ASSIGNED TASK :: Set down, character for character, every line from the start of the records through the line holding "TEL：098-851-8460", inclusive.

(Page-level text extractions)

◇ ◇ ◇ ◇

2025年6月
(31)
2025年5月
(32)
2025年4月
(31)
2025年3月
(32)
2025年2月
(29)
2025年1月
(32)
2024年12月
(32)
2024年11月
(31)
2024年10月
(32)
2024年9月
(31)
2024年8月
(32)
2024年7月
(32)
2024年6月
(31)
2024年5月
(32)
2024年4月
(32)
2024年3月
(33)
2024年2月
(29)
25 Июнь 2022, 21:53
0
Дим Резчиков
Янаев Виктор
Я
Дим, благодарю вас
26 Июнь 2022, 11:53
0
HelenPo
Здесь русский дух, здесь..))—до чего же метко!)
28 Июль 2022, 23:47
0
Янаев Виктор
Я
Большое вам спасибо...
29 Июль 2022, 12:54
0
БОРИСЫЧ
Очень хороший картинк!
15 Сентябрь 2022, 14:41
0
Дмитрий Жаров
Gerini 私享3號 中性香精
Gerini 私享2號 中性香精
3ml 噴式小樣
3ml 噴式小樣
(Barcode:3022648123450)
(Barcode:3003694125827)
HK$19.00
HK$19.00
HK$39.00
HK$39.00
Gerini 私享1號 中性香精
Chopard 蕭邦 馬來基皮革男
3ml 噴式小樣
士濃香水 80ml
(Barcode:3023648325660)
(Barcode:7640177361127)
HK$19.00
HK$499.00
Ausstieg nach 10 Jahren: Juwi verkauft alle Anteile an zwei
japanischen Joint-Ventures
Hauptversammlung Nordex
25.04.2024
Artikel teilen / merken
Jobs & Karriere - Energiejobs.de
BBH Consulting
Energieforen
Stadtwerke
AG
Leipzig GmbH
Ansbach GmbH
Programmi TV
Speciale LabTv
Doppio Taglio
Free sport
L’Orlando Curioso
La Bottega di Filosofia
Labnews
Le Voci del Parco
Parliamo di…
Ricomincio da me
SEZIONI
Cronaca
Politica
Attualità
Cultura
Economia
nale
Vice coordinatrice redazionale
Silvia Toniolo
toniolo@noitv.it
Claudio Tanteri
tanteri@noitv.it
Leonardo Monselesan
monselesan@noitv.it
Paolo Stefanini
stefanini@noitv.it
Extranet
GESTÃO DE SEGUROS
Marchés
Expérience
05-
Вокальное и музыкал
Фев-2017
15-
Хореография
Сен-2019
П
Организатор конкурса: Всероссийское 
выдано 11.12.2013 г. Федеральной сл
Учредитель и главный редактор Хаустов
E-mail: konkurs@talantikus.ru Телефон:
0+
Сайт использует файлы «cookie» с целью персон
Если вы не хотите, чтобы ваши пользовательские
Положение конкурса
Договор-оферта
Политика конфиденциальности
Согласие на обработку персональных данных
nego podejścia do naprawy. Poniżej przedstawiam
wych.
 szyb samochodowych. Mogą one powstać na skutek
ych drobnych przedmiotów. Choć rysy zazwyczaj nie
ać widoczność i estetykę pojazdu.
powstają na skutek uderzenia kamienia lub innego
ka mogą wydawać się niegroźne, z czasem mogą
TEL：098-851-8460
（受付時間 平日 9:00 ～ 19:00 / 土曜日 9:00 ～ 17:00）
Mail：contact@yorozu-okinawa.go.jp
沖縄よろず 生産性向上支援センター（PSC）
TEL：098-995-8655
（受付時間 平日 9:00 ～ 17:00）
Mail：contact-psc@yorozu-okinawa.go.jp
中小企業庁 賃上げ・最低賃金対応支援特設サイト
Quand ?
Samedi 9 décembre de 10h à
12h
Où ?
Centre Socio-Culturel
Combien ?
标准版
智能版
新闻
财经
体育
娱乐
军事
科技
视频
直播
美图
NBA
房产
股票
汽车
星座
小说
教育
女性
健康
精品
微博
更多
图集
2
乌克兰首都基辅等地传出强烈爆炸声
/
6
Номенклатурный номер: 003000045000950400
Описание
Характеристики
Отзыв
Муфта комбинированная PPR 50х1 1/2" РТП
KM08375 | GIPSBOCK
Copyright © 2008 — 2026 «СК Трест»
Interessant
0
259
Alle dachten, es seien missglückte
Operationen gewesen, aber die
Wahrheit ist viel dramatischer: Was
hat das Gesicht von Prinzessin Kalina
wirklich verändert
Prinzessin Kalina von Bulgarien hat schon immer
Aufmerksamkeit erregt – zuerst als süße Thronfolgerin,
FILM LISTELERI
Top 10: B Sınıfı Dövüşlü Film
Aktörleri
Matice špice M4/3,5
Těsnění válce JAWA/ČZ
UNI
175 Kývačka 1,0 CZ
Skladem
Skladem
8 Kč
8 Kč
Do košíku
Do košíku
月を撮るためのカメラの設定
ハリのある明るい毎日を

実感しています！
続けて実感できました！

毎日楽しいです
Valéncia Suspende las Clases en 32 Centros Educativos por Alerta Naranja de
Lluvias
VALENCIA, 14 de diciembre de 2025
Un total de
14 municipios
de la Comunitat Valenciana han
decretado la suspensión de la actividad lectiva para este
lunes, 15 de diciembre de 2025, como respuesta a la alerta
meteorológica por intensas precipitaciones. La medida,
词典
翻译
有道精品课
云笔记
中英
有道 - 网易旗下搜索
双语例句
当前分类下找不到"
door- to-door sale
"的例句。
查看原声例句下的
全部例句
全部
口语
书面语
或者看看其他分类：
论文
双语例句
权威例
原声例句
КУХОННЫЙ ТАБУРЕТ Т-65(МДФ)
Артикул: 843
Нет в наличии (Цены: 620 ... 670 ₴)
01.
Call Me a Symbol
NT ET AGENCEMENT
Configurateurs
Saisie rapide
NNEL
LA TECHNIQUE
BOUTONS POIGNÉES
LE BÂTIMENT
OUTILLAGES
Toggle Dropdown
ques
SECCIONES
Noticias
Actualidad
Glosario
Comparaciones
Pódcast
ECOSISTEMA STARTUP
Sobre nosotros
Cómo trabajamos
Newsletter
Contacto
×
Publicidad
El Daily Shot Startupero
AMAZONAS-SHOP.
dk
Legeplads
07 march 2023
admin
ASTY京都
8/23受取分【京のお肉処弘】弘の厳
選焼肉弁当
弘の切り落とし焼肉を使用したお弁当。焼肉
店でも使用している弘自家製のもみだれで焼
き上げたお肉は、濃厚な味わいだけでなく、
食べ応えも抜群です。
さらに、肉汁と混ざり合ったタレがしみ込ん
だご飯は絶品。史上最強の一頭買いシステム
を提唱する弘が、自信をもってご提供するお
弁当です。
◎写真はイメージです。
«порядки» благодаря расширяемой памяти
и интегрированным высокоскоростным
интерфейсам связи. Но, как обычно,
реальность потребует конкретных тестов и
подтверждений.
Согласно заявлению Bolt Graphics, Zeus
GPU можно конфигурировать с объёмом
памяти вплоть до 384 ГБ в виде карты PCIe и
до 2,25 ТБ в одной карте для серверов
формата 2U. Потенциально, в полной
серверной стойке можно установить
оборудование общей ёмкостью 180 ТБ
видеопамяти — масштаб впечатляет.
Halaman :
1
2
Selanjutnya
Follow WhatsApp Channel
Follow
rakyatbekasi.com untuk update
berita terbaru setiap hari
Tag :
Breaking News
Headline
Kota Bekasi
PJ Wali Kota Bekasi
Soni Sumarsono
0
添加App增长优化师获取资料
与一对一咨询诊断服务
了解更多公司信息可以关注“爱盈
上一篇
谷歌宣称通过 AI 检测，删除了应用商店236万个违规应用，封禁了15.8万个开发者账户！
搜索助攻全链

◇ ◇ ◇ ◇

EXERCISE RESULT ::
2025年6月
(31)
2025年5月
(32)
2025年4月
(31)
2025年3月
(32)
2025年2月
(29)
2025年1月
(32)
2024年12月
(32)
2024年11月
(31)
2024年10月
(32)
2024年9月
(31)
2024年8月
(32)
2024年7月
(32)
2024年6月
(31)
2024年5月
(32)
2024年4月
(32)
2024年3月
(33)
2024年2月
(29)
25 Июнь 2022, 21:53
0
Дим Резчиков
Янаев Виктор
Я
Дим, благодарю вас
26 Июнь 2022, 11:53
0
HelenPo
Здесь русский дух, здесь..))—до чего же метко!)
28 Июль 2022, 23:47
0
Янаев Виктор
Я
Большое вам спасибо...
29 Июль 2022, 12:54
0
БОРИСЫЧ
Очень хороший картинк!
15 Сентябрь 2022, 14:41
0
Дмитрий Жаров
Gerini 私享3號 中性香精
Gerini 私享2號 中性香精
3ml 噴式小樣
3ml 噴式小樣
(Barcode:3022648123450)
(Barcode:3003694125827)
HK$19.00
HK$19.00
HK$39.00
HK$39.00
Gerini 私享1號 中性香精
Chopard 蕭邦 馬來基皮革男
3ml 噴式小樣
士濃香水 80ml
(Barcode:3023648325660)
(Barcode:7640177361127)
HK$19.00
HK$499.00
Ausstieg nach 10 Jahren: Juwi verkauft alle Anteile an zwei
japanischen Joint-Ventures
Hauptversammlung Nordex
25.04.2024
Artikel teilen / merken
Jobs & Karriere - Energiejobs.de
BBH Consulting
Energieforen
Stadtwerke
AG
Leipzig GmbH
Ansbach GmbH
Programmi TV
Speciale LabTv
Doppio Taglio
Free sport
L’Orlando Curioso
La Bottega di Filosofia
Labnews
Le Voci del Parco
Parliamo di…
Ricomincio da me
SEZIONI
Cronaca
Politica
Attualità
Cultura
Economia
nale
Vice coordinatrice redazionale
Silvia Toniolo
toniolo@noitv.it
Claudio Tanteri
tanteri@noitv.it
Leonardo Monselesan
monselesan@noitv.it
Paolo Stefanini
stefanini@noitv.it
Extranet
GESTÃO DE SEGUROS
Marchés
Expérience
05-
Вокальное и музыкал
Фев-2017
15-
Хореография
Сен-2019
П
Организатор конкурса: Всероссийское 
выдано 11.12.2013 г. Федеральной сл
Учредитель и главный редактор Хаустов
E-mail: konkurs@talantikus.ru Телефон:
0+
Сайт использует файлы «cookie» с целью персон
Если вы не хотите, чтобы ваши пользовательские
Положение конкурса
Договор-оферта
Политика конфиденциальности
Согласие на обработку персональных данных
nego podejścia do naprawy. Poniżej przedstawiam
wych.
 szyb samochodowych. Mogą one powstać na skutek
ych drobnych przedmiotów. Choć rysy zazwyczaj nie
ać widoczność i estetykę pojazdu.
powstają na skutek uderzenia kamienia lub innego
ka mogą wydawać się niegroźne, z czasem mogą
TEL：098-851-8460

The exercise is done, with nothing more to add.